Haitian Carnival

Haitian Carnival
Haitian Carnival is one of the biggest Carnival celebrations in North America and the Caribbean. The Carnival season in Haiti kicks off in January but the festivities officially start several days before Ash Wednesday. The largest celebration takes place in Port-au-Prince.

The first official public celebration of Carnival in Haiti was held in 1804, following the proclamation of the Haitian Declaration of Independence. Although the festivities were frowned upon by local Protestants who criticized the celebrations for sexual suggestiveness and profanity, Haitian Carnival has grown to become one of the world’s largest events of its kind.

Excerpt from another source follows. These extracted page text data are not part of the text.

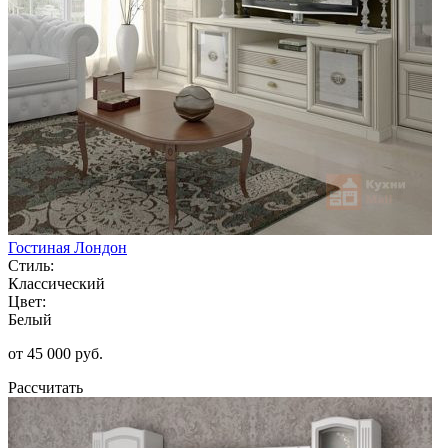
Гостиная Лондон
Стиль:
Классический
Цвет:
Белый
от 45 000 руб.
Рассчитать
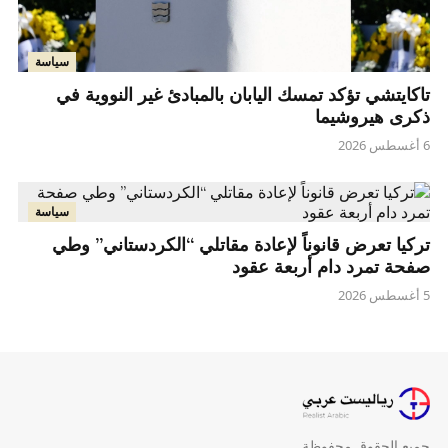
سياسة
تاكايتشي تؤكد تمسك اليابان بالمبادئ غير النووية في
ذكرى هيروشيما
6 أغسطس 2026
سياسة
تركيا تعرض قانوناً لإعادة مقاتلي “الكردستاني” وطي
صفحة تمرد دام أربعة عقود
5 أغسطس 2026
جميع الحقوق محفوظة.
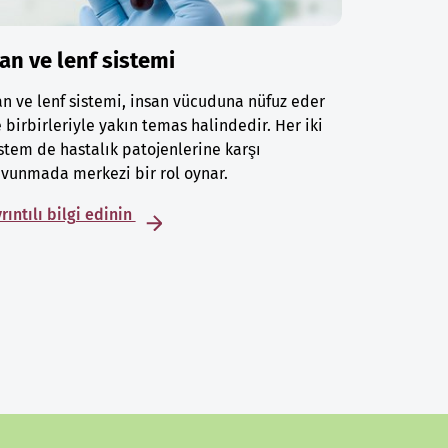
an ve lenf sistemi
n ve lenf sistemi, insan vücuduna nüfuz eder
 birbirleriyle yakın temas halindedir. Her iki
stem de hastalık patojenlerine karşı
vunmada merkezi bir rol oynar.
rıntılı bilgi edinin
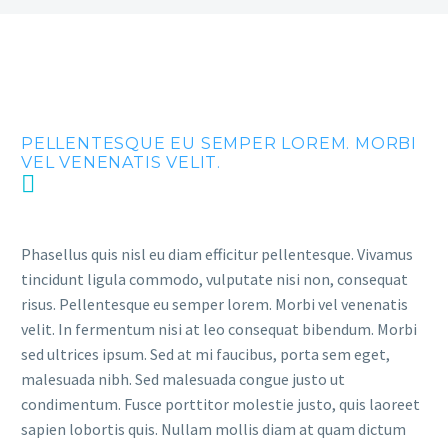
PELLENTESQUE EU SEMPER LOREM. MORBI
VEL VENENATIS VELIT.
Phasellus quis nisl eu diam efficitur pellentesque. Vivamus
tincidunt ligula commodo, vulputate nisi non, consequat
risus. Pellentesque eu semper lorem. Morbi vel venenatis
velit. In fermentum nisi at leo consequat bibendum. Morbi
sed ultrices ipsum. Sed at mi faucibus, porta sem eget,
malesuada nibh. Sed malesuada congue justo ut
condimentum. Fusce porttitor molestie justo, quis laoreet
sapien lobortis quis. Nullam mollis diam at quam dictum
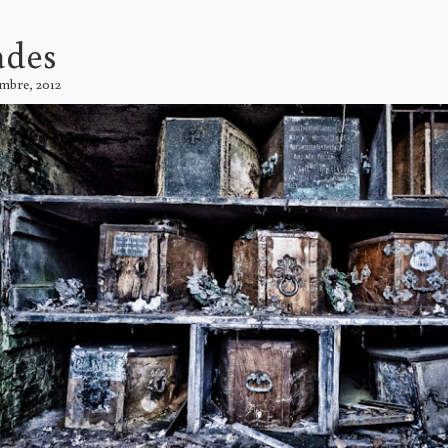
des
embre, 2012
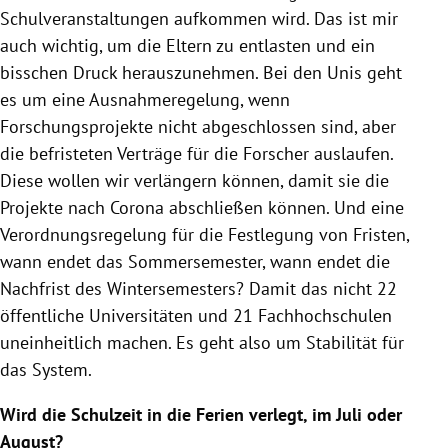
Schulveranstaltungen aufkommen wird. Das ist mir
auch wichtig, um die Eltern zu entlasten und ein
bisschen Druck herauszunehmen. Bei den Unis geht
es um eine Ausnahmeregelung, wenn
Forschungsprojekte nicht abgeschlossen sind, aber
die befristeten Verträge für die Forscher auslaufen.
Diese wollen wir verlängern können, damit sie die
Projekte nach Corona abschließen können. Und eine
Verordnungsregelung für die Festlegung von Fristen,
wann endet das Sommersemester, wann endet die
Nachfrist des Wintersemesters? Damit das nicht 22
öffentliche Universitäten und 21 Fachhochschulen
uneinheitlich machen. Es geht also um Stabilität für
das System.
Wird die Schulzeit in die Ferien verlegt, im Juli oder
August?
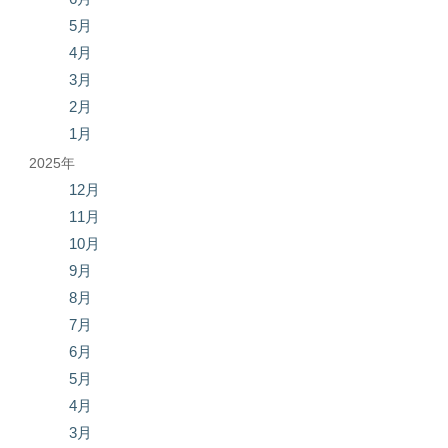
5月
4月
3月
2月
1月
2025年
12月
11月
10月
9月
8月
7月
6月
5月
4月
3月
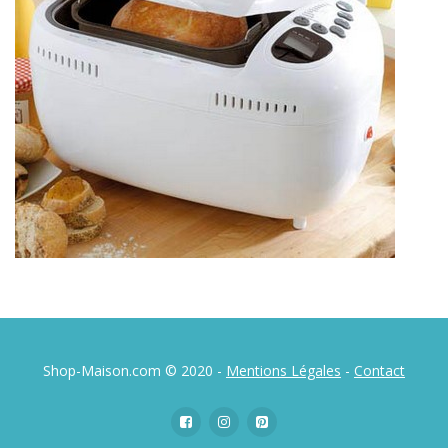
Shop-Maison.com © 2020 -
Mentions Légales
-
Contact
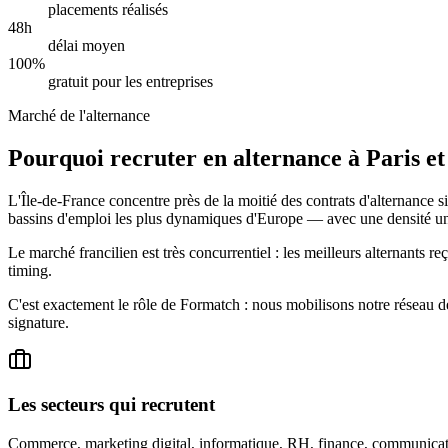
placements réalisés
48h
délai moyen
100%
gratuit pour les entreprises
Marché de l'alternance
Pourquoi recruter en alternance à Paris et
L'Île-de-France concentre près de la moitié des contrats d'alternanc
bassins d'emploi les plus dynamiques d'Europe — avec une densité un
Le marché francilien est très concurrentiel : les meilleurs alternants re
timing.
C'est exactement le rôle de Formatch : nous mobilisons notre réseau 
signature.
Les secteurs qui recrutent
Commerce, marketing digital, informatique, RH, finance, communication,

Carnival celebrations are held throughout Haiti but the epicenter of the Carnival is Port-au-Prince, the capital of Haiti and the country’s largest city. Although the festivities known as Pre-Kanaval start as early as January, the main Carnival begins in February and culminates on Shrove Tuesday (Mardi Gras). Celebrations include parades with beautifully decorated floats and performers in vibrant costumes, traditional Haitian music and dances, an annual song competition, and more.

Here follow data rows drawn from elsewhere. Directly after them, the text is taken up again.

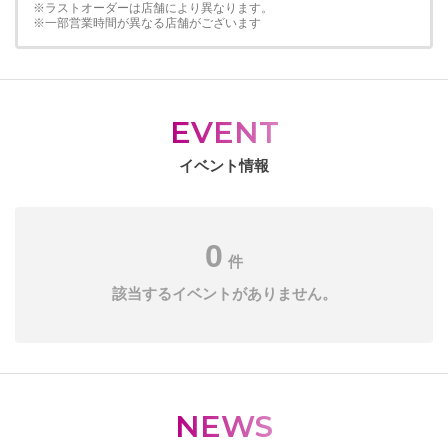
※ラストオーダーは店舗により異なります。
※一部営業時間が異なる店舗がございます
EVENT
イベント情報
0
件
該当するイベントがありません。
NEWS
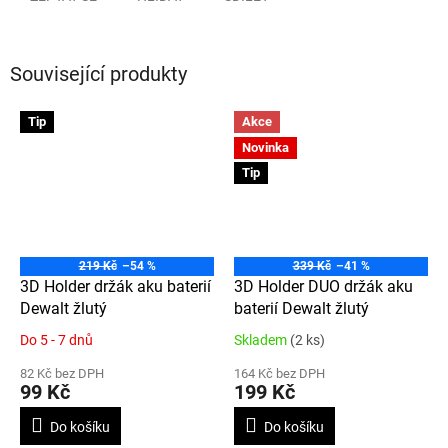
Související produkty
Tip
Akce
Novinka
Tip
219 Kč
–54 %
339 Kč
–41 %
3D Holder držák aku baterií
3D Holder DUO držák aku
Dewalt žlutý
baterií Dewalt žlutý
Do 5 - 7 dnů
Skladem
(2 ks)
Průměrné
Průměrné
hodnocení
hodnocení
82 Kč bez DPH
164 Kč bez DPH
produktu
produktu
99 Kč
199 Kč
je
je
4,7
4,5
Do košíku
Do košíku
z
z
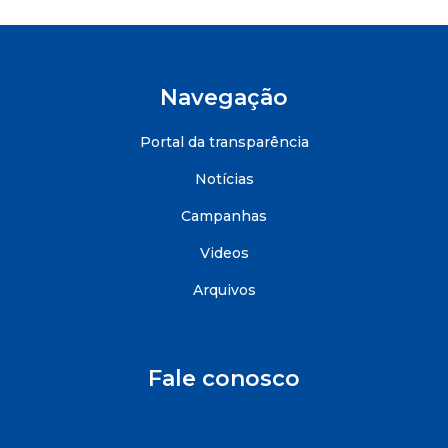
Navegação
Portal da transparência
Notícias
Campanhas
Videos
Arquivos
Fale conosco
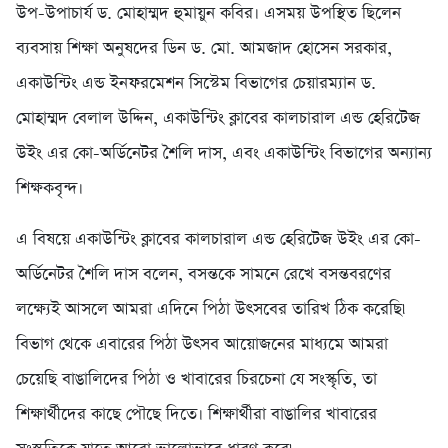
উপ-উপাচার্য ড. মোহাম্মদ হুমায়ুন কবির। এসময় উপস্থিত ছিলেন
ব্যবসায় শিক্ষা অনুষদের ডিন ড. মো. আমজাদ হোসেন সরকার,
একাউন্টিং এন্ড ইনফরমেশন সিস্টেম বিভাগের চেয়ারম্যান ড.
মোহাম্মদ বেলাল উদ্দিন, একাউন্টিং ক্লাবের কালচারাল এন্ড হেরিটেজ
উইং এর কো-অর্ডিনেটর শৈলি দাস, এবং একাউন্টিং বিভাগের অন্যান্য
শিক্ষকবৃন্দ।
এ বিষয়ে একাউন্টিং ক্লাবের কালচারাল এন্ড হেরিটেজ উইং এর কো-
অর্ডিনেটর শৈলি দাস বলেন, বসন্তকে সামনে রেখে বসন্তবরণের
লক্ষ্যেই আসলে আমরা এদিনে পিঠা উৎসবের তারিখ ঠিক করেছি৷
বিভাগ থেকে এবারের পিঠা উৎসব আয়োজনের মাধ্যমে আমরা
চেয়েছি বাঙালিদের পিঠা ও খাবারের চিরচেনা যে সংস্কৃতি, তা
শিক্ষার্থীদের কাছে পৌছে দিতে। শিক্ষার্থীরা বাঙালির খাবারের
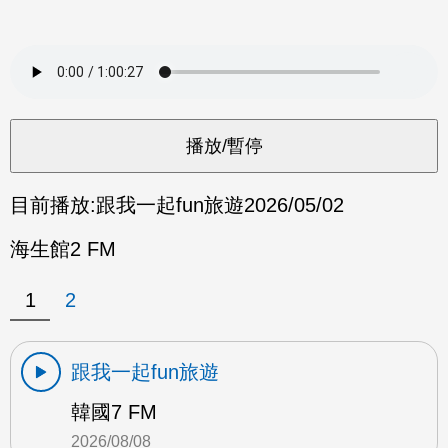
目前播放:
跟我一起fun旅遊
2026/05/02
海生館2 FM
1
2
跟我一起fun旅遊
韓國7 FM
2026/08/08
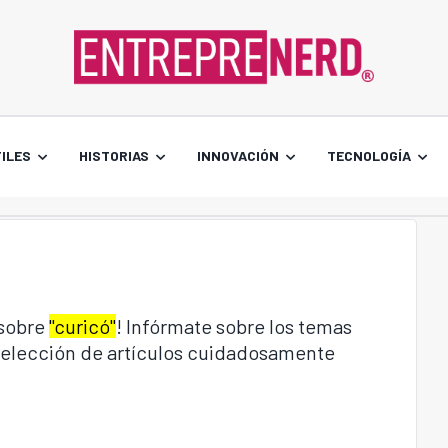
ILES
HISTORIAS
INNOVACIÓN
TECNOLOGÍA
 sobre
"curicó"
! Infórmate sobre los temas
 selección de artículos cuidadosamente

Parade floats in Haiti usually have sound systems set up on trucks to play music to the crowds. The carnival participants often put out comedy plays that satirize political and social topics. Revelers dressed in costumes and wearing masks parade through the streets of Port-au-Prince until they reach the Champs de Mars, a public square in the city center.

Haitian Carnival is known for its music. Local musician perform a wide range of styles including zouk, Haitian hip hop (rap kreyòl), compas (also known as kompa), etc. The Carnival is an important commercial event for local kompa bands and musicians because it gives them the opportunity to perform at large concerts and expand their audience.

One of the highlights of the Carnival is rara. A rara procession is a street parade that incorporates rara music and some elements of Haitian Voudou. Rara musicians play bamboo horns called vaksen, drums and a variety of percussion instruments. Processions also include female dancers and costumed characters who follow Voudou religious leaders. Rara processions begin on Ash Wednesday and culminate on Easter Sunday.